- Armiger: Burkina Faso
- Adopted: 1997 (Revised in 2025)

= Coat of arms of Burkina Faso =

The coat of arms of Burkina Faso contains a shield based on the national flag. Above the shield the name of the country is shown, while below it is the national motto, La Patrie ou la Mort, nous vaincrons (French for "Fatherland or death, we shall overcome").

Within the context of the Progressive and Popular Revolution, this motto has been replaced in some official contexts with the national motto with the motto La Patrie ou la Mort, nous vaincrons ("Fatherland or death, we shall overcome"'), this variant is seen on the website of the president of Burkina Faso.

The supporters are two white stallions. The two plants emerging from the lower banner appear to represent pearl millet, an important cereal grain cultivated in this country where agriculture represents 32% of the gross domestic product. This coat of arms is similar to the old Upper Volta coat of arms (see below), with the Burkina Faso flag replacing the Upper Volta flag in the middle.
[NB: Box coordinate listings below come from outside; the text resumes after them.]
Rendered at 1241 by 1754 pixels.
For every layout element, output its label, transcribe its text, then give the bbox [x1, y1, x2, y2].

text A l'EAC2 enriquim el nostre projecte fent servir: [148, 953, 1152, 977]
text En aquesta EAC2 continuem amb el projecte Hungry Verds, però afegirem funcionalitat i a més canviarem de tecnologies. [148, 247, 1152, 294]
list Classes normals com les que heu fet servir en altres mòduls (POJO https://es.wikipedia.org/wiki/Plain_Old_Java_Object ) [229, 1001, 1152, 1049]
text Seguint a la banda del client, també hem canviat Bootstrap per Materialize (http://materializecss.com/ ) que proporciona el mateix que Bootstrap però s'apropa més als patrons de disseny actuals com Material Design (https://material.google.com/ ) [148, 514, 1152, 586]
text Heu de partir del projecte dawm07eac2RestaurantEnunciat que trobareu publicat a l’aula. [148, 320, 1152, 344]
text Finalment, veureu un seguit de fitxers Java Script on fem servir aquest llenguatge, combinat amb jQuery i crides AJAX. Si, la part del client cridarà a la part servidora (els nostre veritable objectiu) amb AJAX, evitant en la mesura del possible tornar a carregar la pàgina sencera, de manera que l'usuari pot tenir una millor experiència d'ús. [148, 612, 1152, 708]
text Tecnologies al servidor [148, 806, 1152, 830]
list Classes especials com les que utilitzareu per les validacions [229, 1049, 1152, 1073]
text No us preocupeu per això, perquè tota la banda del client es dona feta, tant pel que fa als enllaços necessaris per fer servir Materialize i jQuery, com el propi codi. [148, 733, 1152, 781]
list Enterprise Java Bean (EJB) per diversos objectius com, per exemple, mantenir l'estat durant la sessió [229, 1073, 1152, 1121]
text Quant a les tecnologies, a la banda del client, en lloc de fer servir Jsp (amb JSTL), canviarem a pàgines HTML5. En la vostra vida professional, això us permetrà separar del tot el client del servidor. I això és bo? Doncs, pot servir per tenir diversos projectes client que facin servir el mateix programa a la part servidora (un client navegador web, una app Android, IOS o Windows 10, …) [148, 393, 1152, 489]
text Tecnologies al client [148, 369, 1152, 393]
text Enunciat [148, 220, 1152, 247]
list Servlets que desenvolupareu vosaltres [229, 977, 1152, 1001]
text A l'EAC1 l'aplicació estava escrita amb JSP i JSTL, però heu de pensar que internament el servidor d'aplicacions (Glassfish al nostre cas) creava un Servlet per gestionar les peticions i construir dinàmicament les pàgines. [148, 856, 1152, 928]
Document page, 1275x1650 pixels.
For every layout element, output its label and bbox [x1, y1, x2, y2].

The coat of arms and its meaning is mandated by Law No 020/97/II/AN.

== Official blazon ==

- one escutcheon bearing in the chief on a ribband argent the name of the country: "BURKINA FASO";
- in fess point an inescutcheon of two bands in fess with the banner of arms, sewn upon two crossed spears;
- two stallions rampant argent supporting on each side the escutcheon;
- in base, an open book;
- below, two stalks of millet with three pairs of green leaves in crescent coming from the bottom, and equidistant to the vertical passing through the points of the shield and the upper ray of the star of the flag, crossed and connected in their bases with a ribbon bearing the motto of the country "Unité - Progrès - Justice".

==Historic emblem (1984–2025)==

Thomas Sankara's 1983–1987 Burkinabé revolution implemented an emblem featuring a crossed daba (a traditional Burkinabé agricultural tool) and AK-47 (an allusion to the Soviet hammer and sickle), with the motto La Patrie ou la Mort, nous vaincrons ("Fatherland or death, we shall overcome"'). This was changed to the 1997 emblem, which looks like the current emblem except the motto read "Unité, Progrès, Travail" ("Unity, Progress, Labour"). The motto on the emblem was changed in 2025 shortly after the adoption of the Sankara-era motto.

Emblem 1984–1997
Coat of Arms before the 2025 revisions

==Coat of arms of Upper Volta==

This somewhat resembles the current emblem, except that the enclosing shield has a blue background, the inescutcheon is based on the flag of Upper Volta with the superimposed letters "RHV" (for République de Haute-Volta), and the motto was Unité, Travail, Justice ("Unity, Labour, Justice"). Also, there are two hoes and a sorghum plant at the base of the inescutcheon.